Daphne showed rare anger when people assumed that the letters were made up: “When people ask me what sort of work I do, and I tell them, they nearly always say: ‘Oh — I thought those sorts of letters were made up!’ — very few of them believe that the letters are written by real people with real problems.

“But I can assure you that these cries for help are very real indeed, and truth is very often much stranger than fiction.”

At Woman’s Own Daphne gave Claire Rayner her first job and, after seeing in doctors’ waiting rooms how many men turned surreptitiously to the problem page, she suggested that the magazine pioneer a men’s problem page, which it did in 1974.

After retiring from Woman’s Own, Daphne volunteered for a number of years at the Citizens’ Advice Bureau and then at the Michael Sobell Centre, where she put her journalist experience to fresh use editing the magazine Emet and running, until the age of 90, a popular creative writing class.

Her skill in drawing people out was also displayed in a series of interviews with people in public life, which became one of the features of Emet magazine.

They proved to be so popular that Star Interviews, a book of her interviews with people ranging from Dame Barbara Cartland and Cherie Booth to Danny Abse and the Duke of Devonshire, was published.

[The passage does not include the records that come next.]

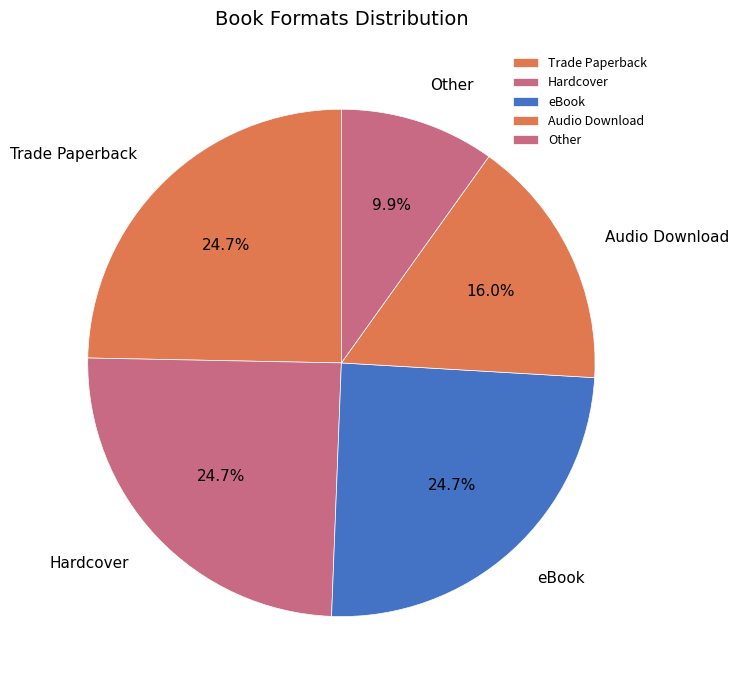

Approximately how many times larger is the value at Hardcover compared to eBook?

1.0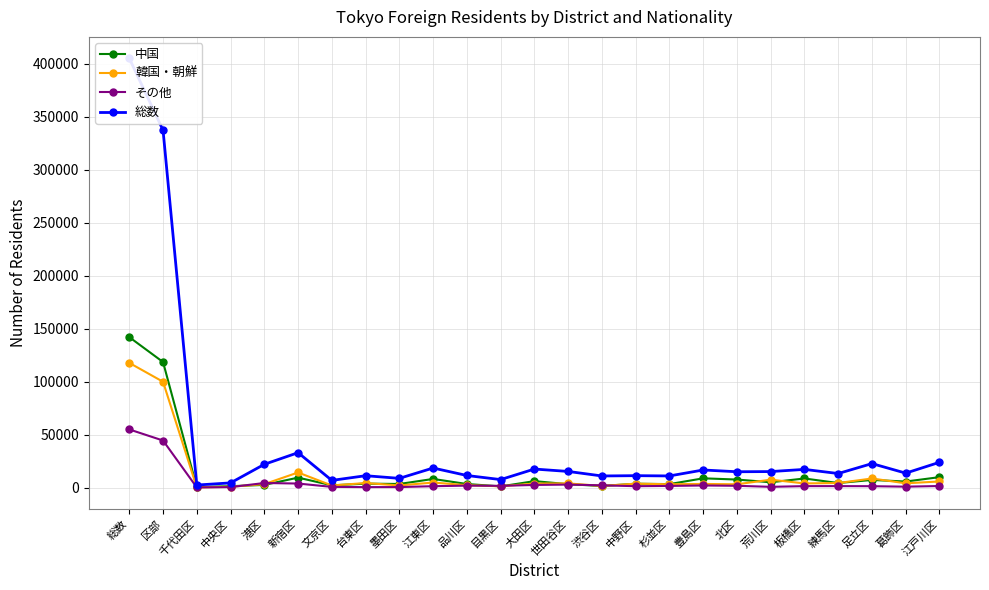

At which label does その他 first exceed 1846?

総数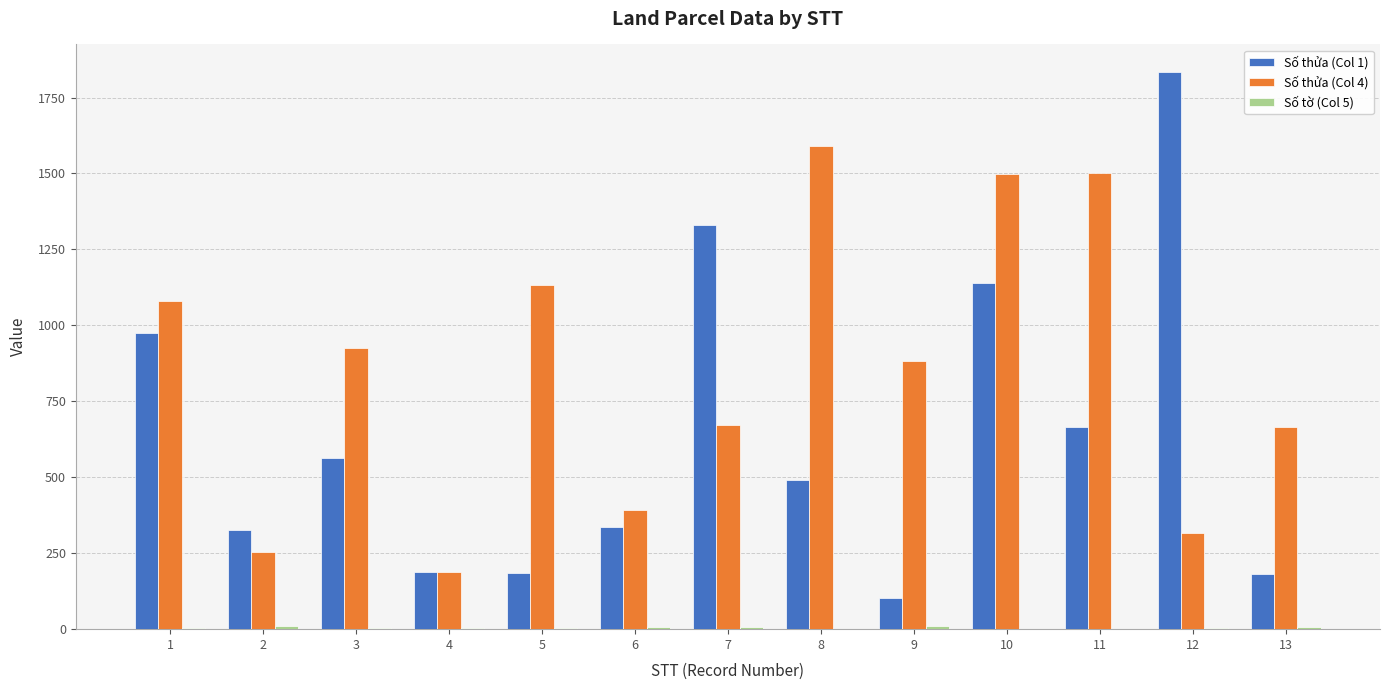

How many distinct data groups are displayed?

3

In 1942 she married Dr Harold Claff, whom she had met at a Maccabi evening a year earlier. He became a much-respected GP in Tower Hamlets and continued to work as a locum until he was 88.

They had a daughter, Naomi Lightman, a lecturer in English literature, who in 1965 married the High Court judge Sir Gavin Lightman, who died in 2020.

Daphne and Harold moved to Hammerson House old age home, where Harold died in 2011.

She is survived by Naomi, her grandchildren Daniel, Esther (Solomon) and Sarah and seven great-grandchildren.